Supplied passage
VideoVeritas: AI-Generated Video Detection via Perception Pretext Reinforcement Learning
Hao Tan 1,2, Jun Lan 2, Senyuan Shi 1, Zichang Tan 3, Zijian Yu 2, Huijia Zhu 2, Weiqiang Wang 2, Jun Wan 1,4, Zhen Lei 1,4
1 Institute of Automation, Chinese Academy of Sciences
3 Shenzhen Institute of Advanced Technology, Chinese Academy of Sciences
Published on arXiv
2602.08828
Output Integrity Attack
OWASP ML Top 10 — ML09
Key Finding
VideoVeritas achieves more balanced detection performance across diverse benchmarks compared to existing methods that bias toward either superficial reasoning or mechanical artifact analysis
PPRL (Perception Pretext Reinforcement Learning)

Supplied records
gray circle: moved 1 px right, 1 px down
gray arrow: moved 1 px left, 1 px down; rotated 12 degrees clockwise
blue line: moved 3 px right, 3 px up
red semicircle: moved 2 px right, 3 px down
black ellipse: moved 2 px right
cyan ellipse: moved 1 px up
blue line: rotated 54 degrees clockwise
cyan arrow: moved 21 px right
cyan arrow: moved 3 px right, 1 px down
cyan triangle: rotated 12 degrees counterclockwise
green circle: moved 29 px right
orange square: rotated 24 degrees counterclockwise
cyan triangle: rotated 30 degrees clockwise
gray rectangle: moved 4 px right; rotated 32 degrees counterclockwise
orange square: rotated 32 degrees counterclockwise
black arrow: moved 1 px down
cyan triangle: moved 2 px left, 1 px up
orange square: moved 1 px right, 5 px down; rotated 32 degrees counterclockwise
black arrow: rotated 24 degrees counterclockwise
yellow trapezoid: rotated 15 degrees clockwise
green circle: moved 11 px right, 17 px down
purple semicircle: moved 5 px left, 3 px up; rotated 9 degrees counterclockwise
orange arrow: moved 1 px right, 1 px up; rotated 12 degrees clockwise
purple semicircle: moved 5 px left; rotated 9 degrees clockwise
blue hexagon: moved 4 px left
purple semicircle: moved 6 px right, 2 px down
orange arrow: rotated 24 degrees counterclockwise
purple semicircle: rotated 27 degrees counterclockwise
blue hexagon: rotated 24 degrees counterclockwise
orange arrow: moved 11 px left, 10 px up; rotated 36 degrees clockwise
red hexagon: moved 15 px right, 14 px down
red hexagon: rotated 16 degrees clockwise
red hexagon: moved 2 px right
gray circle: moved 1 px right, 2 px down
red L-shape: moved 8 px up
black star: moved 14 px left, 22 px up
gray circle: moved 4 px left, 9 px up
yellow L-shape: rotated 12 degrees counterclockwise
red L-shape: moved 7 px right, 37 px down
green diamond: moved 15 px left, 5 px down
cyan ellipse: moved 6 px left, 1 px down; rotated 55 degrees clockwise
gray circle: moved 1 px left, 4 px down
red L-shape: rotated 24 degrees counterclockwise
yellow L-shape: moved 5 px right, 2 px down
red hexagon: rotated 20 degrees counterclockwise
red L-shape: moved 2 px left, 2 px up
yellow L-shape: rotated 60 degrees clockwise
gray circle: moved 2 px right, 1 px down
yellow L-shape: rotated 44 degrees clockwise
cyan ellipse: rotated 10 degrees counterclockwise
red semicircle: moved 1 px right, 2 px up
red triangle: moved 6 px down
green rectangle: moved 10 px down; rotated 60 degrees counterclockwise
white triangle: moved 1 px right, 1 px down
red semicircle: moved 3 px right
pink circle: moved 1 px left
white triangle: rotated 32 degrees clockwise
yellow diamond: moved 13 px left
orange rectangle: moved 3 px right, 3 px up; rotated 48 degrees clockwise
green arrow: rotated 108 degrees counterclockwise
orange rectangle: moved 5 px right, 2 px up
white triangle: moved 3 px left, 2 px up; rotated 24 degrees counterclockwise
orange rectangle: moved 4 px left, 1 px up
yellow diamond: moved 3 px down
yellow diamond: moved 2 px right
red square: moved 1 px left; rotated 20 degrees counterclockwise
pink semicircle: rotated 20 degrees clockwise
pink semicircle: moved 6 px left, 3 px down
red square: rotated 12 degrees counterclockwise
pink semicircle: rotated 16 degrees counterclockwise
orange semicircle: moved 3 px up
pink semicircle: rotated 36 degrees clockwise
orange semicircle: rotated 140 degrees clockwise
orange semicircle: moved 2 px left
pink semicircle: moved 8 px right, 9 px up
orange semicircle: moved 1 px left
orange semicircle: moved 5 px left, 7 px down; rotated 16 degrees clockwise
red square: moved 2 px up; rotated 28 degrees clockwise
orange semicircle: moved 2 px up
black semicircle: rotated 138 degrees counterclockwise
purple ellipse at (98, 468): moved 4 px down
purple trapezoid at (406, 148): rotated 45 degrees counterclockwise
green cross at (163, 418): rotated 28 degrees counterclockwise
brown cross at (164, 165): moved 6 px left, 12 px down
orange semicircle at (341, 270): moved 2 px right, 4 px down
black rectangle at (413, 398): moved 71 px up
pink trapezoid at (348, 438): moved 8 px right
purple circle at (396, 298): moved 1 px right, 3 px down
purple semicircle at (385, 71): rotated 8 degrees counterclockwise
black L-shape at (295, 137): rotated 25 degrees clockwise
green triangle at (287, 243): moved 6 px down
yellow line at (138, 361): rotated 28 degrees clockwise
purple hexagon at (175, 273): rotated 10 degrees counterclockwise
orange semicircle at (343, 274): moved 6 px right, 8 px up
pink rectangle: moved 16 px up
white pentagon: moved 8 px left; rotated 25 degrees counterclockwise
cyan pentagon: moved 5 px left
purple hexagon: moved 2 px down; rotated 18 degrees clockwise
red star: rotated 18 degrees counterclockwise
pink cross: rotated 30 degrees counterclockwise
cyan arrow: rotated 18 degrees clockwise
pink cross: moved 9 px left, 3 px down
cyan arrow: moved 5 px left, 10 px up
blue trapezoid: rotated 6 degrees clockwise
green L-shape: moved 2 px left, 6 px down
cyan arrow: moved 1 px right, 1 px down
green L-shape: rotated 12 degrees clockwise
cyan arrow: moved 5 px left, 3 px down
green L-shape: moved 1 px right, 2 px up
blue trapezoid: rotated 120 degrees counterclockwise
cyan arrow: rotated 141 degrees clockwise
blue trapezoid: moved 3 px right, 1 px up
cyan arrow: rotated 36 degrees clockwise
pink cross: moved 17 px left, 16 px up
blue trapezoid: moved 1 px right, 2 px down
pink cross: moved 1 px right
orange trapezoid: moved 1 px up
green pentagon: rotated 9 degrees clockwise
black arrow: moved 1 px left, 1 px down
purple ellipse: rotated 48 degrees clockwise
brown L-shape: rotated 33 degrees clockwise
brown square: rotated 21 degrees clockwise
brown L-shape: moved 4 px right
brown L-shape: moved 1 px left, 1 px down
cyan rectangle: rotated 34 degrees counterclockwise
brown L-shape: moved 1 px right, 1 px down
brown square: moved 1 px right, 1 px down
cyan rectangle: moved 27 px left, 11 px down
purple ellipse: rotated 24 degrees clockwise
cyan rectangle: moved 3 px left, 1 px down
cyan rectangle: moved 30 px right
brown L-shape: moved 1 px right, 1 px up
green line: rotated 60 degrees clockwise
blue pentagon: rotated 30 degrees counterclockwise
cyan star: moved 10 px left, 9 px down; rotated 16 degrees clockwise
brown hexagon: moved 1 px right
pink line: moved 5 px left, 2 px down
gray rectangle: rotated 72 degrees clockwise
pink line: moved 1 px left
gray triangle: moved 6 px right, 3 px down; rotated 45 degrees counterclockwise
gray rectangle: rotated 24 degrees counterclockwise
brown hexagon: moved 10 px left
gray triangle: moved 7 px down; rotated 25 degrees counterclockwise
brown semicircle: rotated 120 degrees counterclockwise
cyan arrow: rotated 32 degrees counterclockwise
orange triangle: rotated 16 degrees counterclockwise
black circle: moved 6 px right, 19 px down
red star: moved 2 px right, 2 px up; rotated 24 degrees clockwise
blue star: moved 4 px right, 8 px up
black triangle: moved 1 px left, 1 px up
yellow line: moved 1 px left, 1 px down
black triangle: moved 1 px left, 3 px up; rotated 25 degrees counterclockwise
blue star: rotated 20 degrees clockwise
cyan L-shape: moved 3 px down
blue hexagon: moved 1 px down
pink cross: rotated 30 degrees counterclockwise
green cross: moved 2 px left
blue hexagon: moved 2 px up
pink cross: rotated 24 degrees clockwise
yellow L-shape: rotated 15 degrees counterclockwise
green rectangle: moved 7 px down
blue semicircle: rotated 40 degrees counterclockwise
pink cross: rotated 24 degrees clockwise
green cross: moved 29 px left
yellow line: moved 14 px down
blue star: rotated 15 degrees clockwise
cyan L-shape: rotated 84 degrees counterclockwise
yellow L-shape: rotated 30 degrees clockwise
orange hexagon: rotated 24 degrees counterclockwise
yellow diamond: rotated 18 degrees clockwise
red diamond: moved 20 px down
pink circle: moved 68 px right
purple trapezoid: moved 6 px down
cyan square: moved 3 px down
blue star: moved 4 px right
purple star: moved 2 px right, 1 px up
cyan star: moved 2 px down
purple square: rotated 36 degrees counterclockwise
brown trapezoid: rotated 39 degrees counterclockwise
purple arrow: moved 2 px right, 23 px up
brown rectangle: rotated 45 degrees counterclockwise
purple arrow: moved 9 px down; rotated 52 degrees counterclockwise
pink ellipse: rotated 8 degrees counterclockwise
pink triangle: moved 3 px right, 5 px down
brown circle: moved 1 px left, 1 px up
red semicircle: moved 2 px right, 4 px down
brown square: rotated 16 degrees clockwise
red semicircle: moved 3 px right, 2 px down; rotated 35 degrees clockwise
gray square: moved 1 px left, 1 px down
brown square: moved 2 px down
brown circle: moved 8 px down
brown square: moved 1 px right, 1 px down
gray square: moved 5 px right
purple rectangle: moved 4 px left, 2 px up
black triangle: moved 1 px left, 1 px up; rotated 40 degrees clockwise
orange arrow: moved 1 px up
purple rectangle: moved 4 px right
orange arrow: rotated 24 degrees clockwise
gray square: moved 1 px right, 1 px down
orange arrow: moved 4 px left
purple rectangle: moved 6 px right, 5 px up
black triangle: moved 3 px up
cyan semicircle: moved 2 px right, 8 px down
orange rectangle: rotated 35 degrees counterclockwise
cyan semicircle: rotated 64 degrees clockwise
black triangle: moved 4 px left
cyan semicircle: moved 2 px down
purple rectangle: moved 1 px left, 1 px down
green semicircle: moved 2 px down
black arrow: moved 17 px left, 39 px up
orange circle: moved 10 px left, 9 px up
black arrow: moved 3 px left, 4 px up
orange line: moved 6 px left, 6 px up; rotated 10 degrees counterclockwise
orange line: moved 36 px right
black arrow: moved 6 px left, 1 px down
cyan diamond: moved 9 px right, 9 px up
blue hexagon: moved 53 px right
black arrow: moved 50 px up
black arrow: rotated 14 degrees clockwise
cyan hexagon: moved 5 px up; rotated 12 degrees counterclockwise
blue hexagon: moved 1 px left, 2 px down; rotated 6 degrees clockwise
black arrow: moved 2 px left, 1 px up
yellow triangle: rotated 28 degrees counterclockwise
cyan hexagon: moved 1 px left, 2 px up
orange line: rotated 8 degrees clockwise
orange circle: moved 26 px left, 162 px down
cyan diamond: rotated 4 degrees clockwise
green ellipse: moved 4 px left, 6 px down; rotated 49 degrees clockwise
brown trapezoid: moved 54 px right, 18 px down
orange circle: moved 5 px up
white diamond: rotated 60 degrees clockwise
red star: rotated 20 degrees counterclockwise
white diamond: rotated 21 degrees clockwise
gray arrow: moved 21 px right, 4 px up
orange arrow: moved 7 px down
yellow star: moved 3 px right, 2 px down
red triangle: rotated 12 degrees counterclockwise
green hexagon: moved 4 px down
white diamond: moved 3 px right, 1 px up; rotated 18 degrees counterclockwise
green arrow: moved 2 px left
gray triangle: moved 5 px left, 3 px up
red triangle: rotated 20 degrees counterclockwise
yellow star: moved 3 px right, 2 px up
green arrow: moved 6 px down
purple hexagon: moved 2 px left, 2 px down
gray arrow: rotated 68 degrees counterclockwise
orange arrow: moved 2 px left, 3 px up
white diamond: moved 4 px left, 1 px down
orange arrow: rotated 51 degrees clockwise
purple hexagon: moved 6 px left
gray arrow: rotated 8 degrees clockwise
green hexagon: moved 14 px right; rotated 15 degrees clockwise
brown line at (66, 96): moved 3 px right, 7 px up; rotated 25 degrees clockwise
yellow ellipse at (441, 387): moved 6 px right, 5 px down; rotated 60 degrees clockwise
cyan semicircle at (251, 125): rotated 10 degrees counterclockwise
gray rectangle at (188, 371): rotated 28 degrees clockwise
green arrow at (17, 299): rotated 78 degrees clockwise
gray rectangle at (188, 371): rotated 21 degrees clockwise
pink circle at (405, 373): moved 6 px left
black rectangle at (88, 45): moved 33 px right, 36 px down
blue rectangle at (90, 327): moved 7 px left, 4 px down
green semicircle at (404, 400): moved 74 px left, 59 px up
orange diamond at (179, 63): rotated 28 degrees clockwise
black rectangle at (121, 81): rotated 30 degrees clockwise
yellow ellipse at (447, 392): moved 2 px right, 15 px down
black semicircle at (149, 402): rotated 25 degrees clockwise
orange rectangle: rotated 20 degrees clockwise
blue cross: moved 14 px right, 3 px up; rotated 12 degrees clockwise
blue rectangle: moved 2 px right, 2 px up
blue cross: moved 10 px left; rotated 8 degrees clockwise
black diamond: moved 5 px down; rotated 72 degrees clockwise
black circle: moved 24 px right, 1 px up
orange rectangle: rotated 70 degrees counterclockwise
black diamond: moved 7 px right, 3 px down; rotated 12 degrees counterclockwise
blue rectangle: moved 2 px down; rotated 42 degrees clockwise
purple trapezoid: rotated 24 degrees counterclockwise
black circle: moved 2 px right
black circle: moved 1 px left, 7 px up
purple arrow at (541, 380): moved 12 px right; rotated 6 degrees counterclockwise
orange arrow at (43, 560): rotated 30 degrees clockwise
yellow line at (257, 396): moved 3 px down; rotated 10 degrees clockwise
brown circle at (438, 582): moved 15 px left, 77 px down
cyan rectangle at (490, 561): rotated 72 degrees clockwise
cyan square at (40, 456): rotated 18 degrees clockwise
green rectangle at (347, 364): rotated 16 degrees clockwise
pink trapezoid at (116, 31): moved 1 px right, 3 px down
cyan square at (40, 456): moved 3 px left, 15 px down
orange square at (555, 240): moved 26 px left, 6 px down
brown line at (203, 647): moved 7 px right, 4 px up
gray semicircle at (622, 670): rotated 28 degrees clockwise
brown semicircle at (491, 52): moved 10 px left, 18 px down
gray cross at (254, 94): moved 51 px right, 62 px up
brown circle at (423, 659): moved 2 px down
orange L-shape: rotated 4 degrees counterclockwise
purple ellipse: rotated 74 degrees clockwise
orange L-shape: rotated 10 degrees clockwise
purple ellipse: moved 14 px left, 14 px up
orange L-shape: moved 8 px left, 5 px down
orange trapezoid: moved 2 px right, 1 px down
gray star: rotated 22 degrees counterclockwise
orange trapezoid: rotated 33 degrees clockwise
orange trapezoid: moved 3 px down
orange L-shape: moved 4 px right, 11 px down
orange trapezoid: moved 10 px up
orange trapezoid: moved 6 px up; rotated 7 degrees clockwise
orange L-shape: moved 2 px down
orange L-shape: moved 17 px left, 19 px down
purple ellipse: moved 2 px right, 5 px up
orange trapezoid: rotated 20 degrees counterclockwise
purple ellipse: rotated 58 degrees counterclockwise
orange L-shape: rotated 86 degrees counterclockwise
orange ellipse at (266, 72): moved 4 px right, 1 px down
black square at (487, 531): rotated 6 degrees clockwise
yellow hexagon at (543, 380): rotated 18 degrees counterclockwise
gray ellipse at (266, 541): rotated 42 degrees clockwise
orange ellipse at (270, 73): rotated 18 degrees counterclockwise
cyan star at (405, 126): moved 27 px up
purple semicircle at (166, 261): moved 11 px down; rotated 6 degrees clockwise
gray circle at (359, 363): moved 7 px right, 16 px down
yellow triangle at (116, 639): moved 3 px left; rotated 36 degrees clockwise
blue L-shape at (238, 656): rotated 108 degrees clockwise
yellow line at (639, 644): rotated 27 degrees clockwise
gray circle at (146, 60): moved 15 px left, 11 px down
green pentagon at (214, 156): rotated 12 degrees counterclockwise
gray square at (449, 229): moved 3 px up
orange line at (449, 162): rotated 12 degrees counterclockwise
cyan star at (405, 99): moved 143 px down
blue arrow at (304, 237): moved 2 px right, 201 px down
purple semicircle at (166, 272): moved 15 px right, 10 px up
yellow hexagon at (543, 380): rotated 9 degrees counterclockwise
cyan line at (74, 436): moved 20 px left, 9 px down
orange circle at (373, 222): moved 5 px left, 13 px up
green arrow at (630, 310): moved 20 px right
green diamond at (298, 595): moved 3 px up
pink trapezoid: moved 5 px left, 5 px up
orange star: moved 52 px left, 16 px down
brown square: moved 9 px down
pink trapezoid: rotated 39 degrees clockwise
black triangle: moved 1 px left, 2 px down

Aim of the exercise
Continue the text on VideoVeritas and AI-generated video detection from its last line.

Result of the exercise
Novel technique introduced
The growing capability of video generation poses escalating security risks, making reliable detection increasingly essential. In this paper, we introduce VideoVeritas, a framework that integrates fine-grained perception and fact-based reasoning. We observe that while current multi-modal large language models (MLLMs) exhibit strong reasoning capacity, their granular perception ability remains limited. To mitigate this, we introduce Joint Preference Alignment and Perception Pretext Reinforcement Learning (PPRL). Specifically, rather than directly optimizing for detection task, we adopt general spatiotemporal grounding and self-supervised object counting in the RL stage, enhancing detection performance with simple perception pretext tasks. To facilitate robust evaluation, we further introduce MintVid, a light yet high-quality dataset containing 3K videos from 9 state-of-the-art generators, along with a real-world collected subset that has factual errors in content. Experimental results demonstrate that existing methods tend to bias towards either superficial reasoning or mechanical analysis, while VideoVeritas achieves more balanced performance across diverse benchmarks.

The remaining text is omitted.